§ Exercise
Below are the records. Gather each line that holds "align".

(Front-end code edit data)
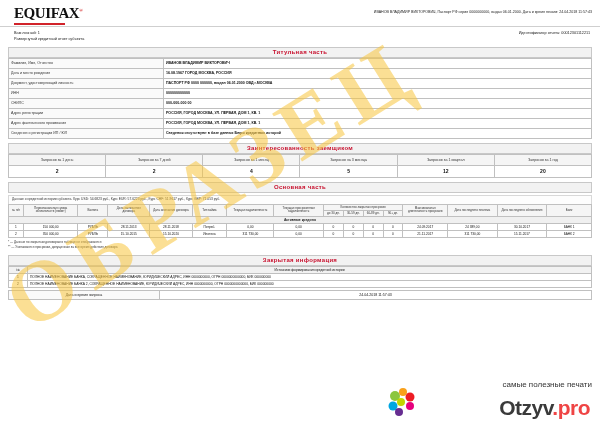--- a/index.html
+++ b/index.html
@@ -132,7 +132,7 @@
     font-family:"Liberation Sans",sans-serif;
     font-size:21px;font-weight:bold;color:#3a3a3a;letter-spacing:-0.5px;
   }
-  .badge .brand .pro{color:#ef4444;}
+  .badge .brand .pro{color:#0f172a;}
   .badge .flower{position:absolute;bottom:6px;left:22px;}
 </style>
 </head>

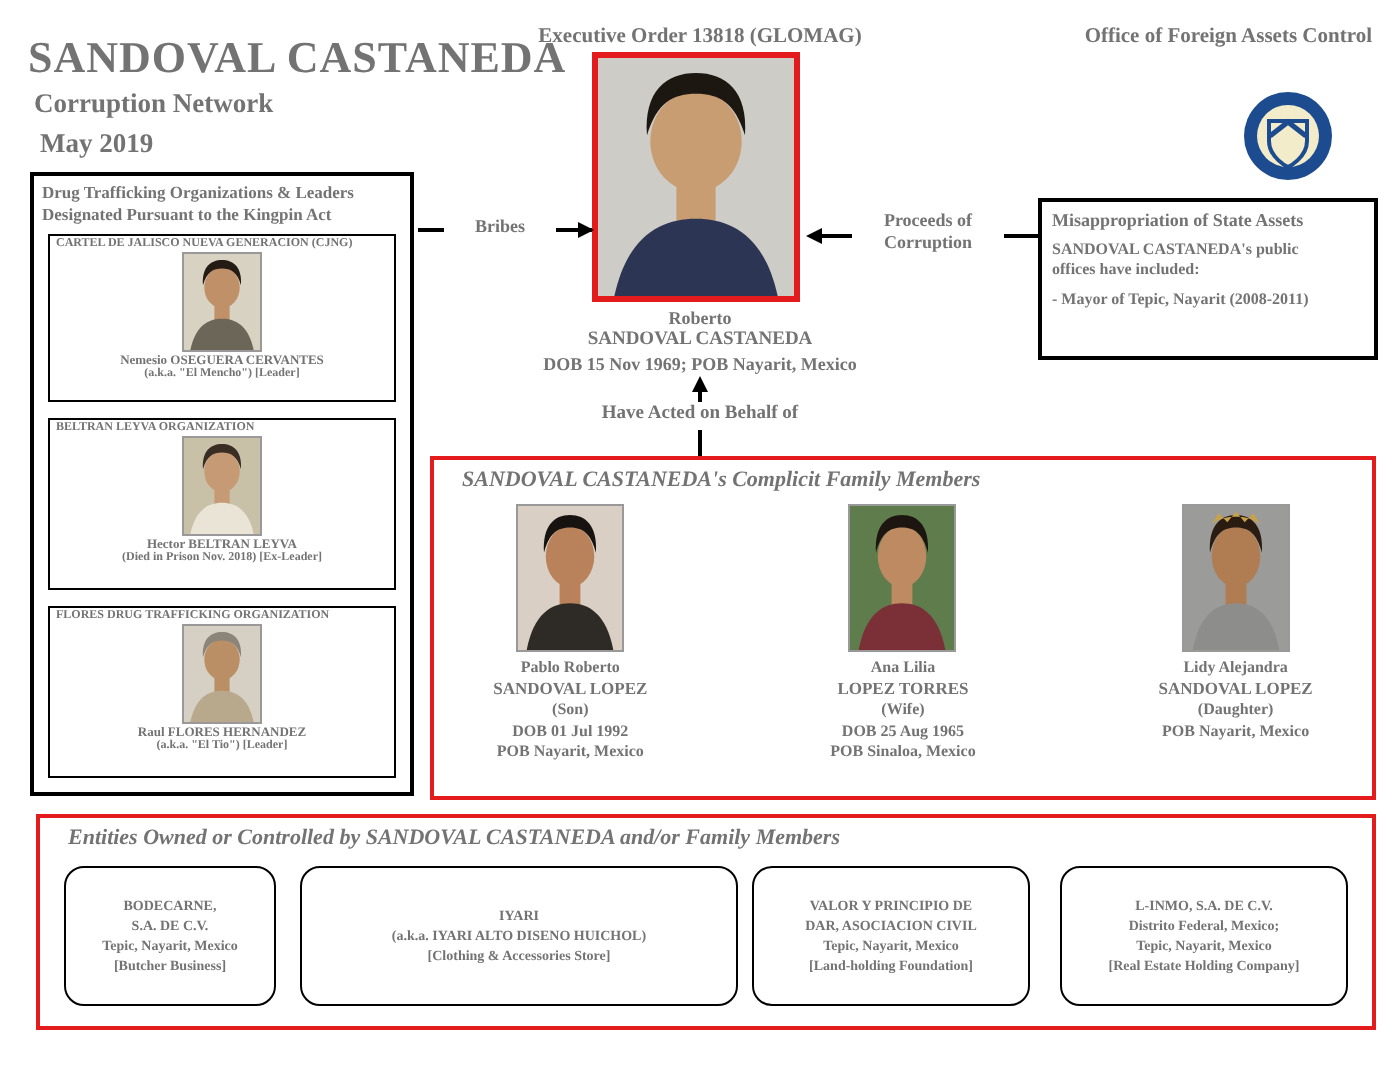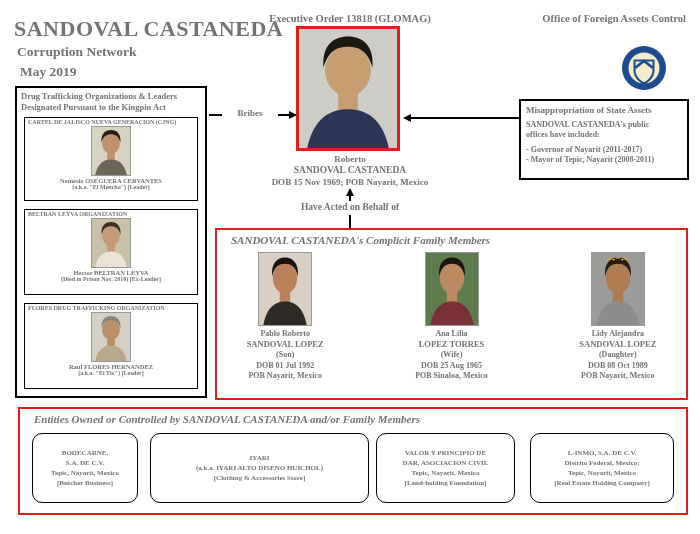--- a/index.html
+++ b/index.html
@@ -169,6 +169,10 @@
 
   <div class="abs hline" style="left:407px; top:117px; width:112px;"></div>
   <div class="abs arr-left" style="left:403px; top:113.5px;"></div>
+  <div class="abs flow-label" style="left:426px; top:104px; width:76px;">
+    <div>Proceeds of</div>
+    <div>Corruption</div>
+  </div>
 
   <div class="abs arr-up" style="left:345.5px; top:188px;"></div>
   <div class="abs vline" style="left:349px; top:195px; height:8px;"></div>

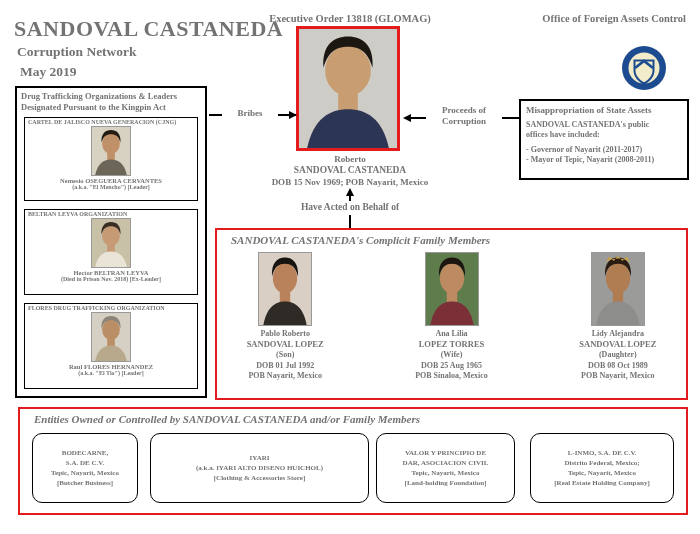--- a/index.html
+++ b/index.html
@@ -184,7 +184,6 @@
     <div class="mis-body">SANDOVAL CASTANEDA's public</div>
     <div class="mis-body">offices have included:</div>
     <div class="mis-items">
-      <div>- Governor of Nayarit (2011-2017)</div>
       <div>- Mayor of Tepic, Nayarit (2008-2011)</div>
     </div>
   </div>

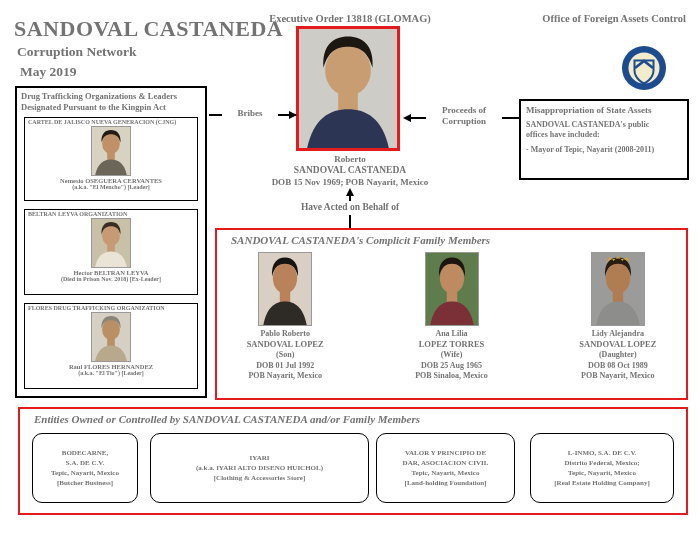--- a/index.html
+++ b/index.html
@@ -47,7 +47,7 @@
   
   .familybox { left:215px; top:228px; width:473px; height:172px; border:2.5px solid var(--red); background:#fff; padding-top:4px; }
   .red-title { text-align:left; font-size:11px; font-weight:bold; font-style:italic;padding-left:14px; }
-  .fam-row { display:flex; justify-content:flex-end; margin-top:6px;gap:30px; }
+  .fam-row { display:flex; justify-content:center; margin-top:6px;gap:30px; }
   .fam-card { width:33%; text-align:center; }
   .fam-photo { width:54px; height:74px; margin:0 auto 3px auto; border:.5px solid #999; }
   .fam-card .l1 { font-size:8px; font-weight:bold; line-height:1.3; }

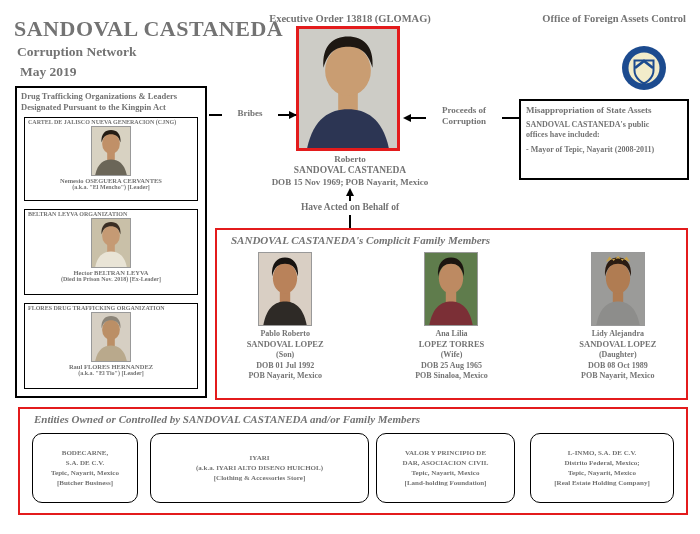--- a/index.html
+++ b/index.html
@@ -239,7 +239,6 @@
         <div class="l1">Lidy Alejandra</div>
         <div class="l2">SANDOVAL LOPEZ</div>
         <div class="l1">(Daughter)</div>
-        <div class="l1">DOB 08 Oct 1989</div>
         <div class="l1">POB Nayarit, Mexico</div>
       </div>
     </div>

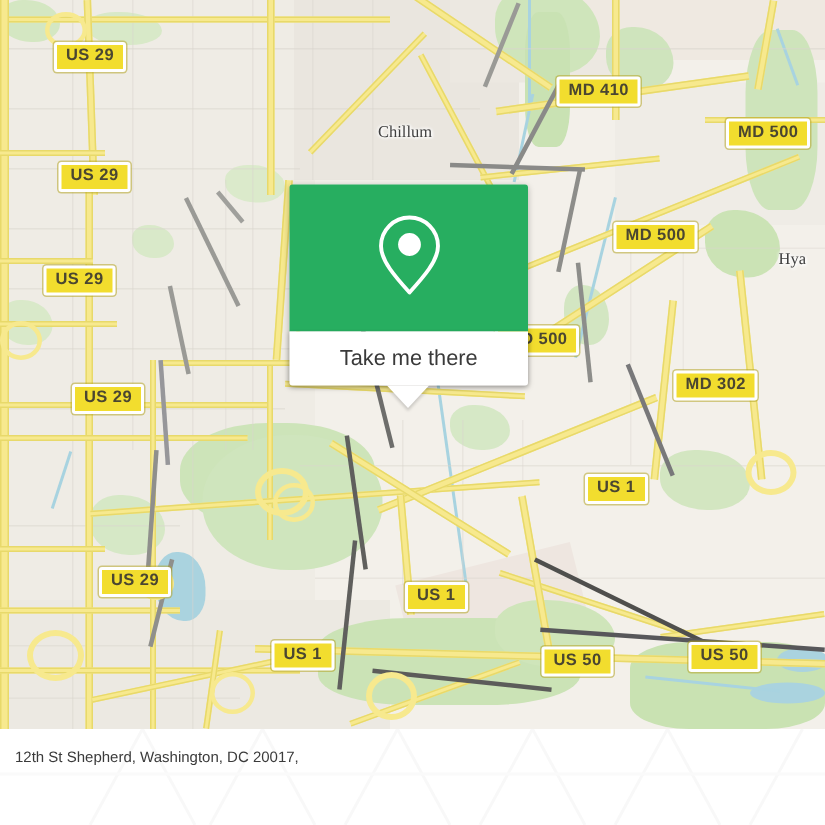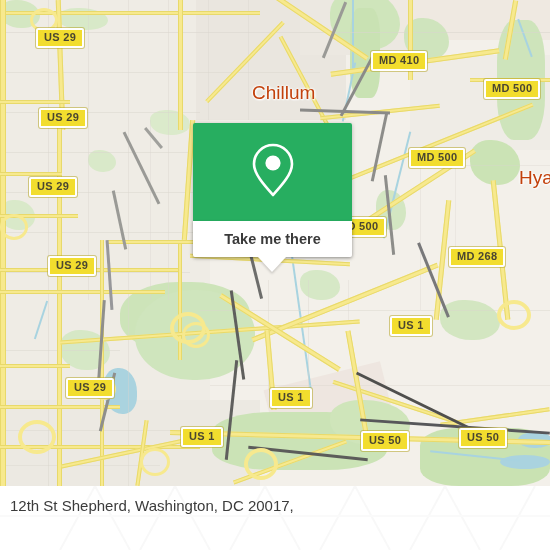--- a/index.html
+++ b/index.html
@@ -33,8 +33,8 @@
     padding:2px 6px 3px;border-radius:2px;white-space:nowrap;line-height:11px;
     box-shadow:0 0 0 1px rgba(180,165,40,.55);
   }
-  .placelbl{position:absolute;color:#c2410c;font-size:19px;white-space:nowrap;
-    text-shadow:0 0 3px #fff,0 0 3px #fff,0 0 2px #fff,1px 1px 2px #fff;}
+  .placelbl{position:absolute;color:#404040;font-size:11px;white-space:nowrap;
+    text-shadow:0 0 3px #fff,0 0 3px #fff,0 0 2px #fff,1px 1px 2px #fff;font-family:Liberation Serif, serif;}
 
   
   .callout{position:absolute;left:193px;top:123px;width:159px;font-weight:bold;}

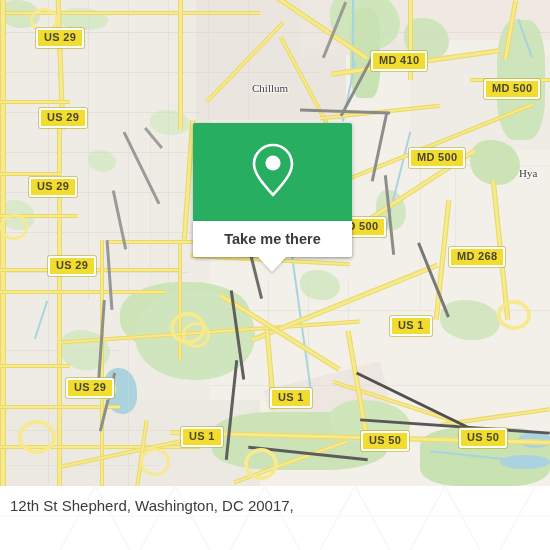--- a/index.html
+++ b/index.html
@@ -37,7 +37,7 @@
     text-shadow:0 0 3px #fff,0 0 3px #fff,0 0 2px #fff,1px 1px 2px #fff;font-family:Liberation Serif, serif;}
 
   
-  .callout{position:absolute;left:193px;top:123px;width:159px;font-weight:bold;}
+  .callout{position:absolute;left:193px;top:123px;width:159px;}
   .callout-head{
     width:159px;height:98px;background:#27ae60;
     display:flex;align-items:center;justify-content:center;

§ Solution for this task
   .red-title { text-align:left; font-size:11px; font-weight:bold; font-style:italic;padding-left:14px; }
   .fam-card { width:33%; text-align:center; }
     display:flex;align-items:center;justify-content:center;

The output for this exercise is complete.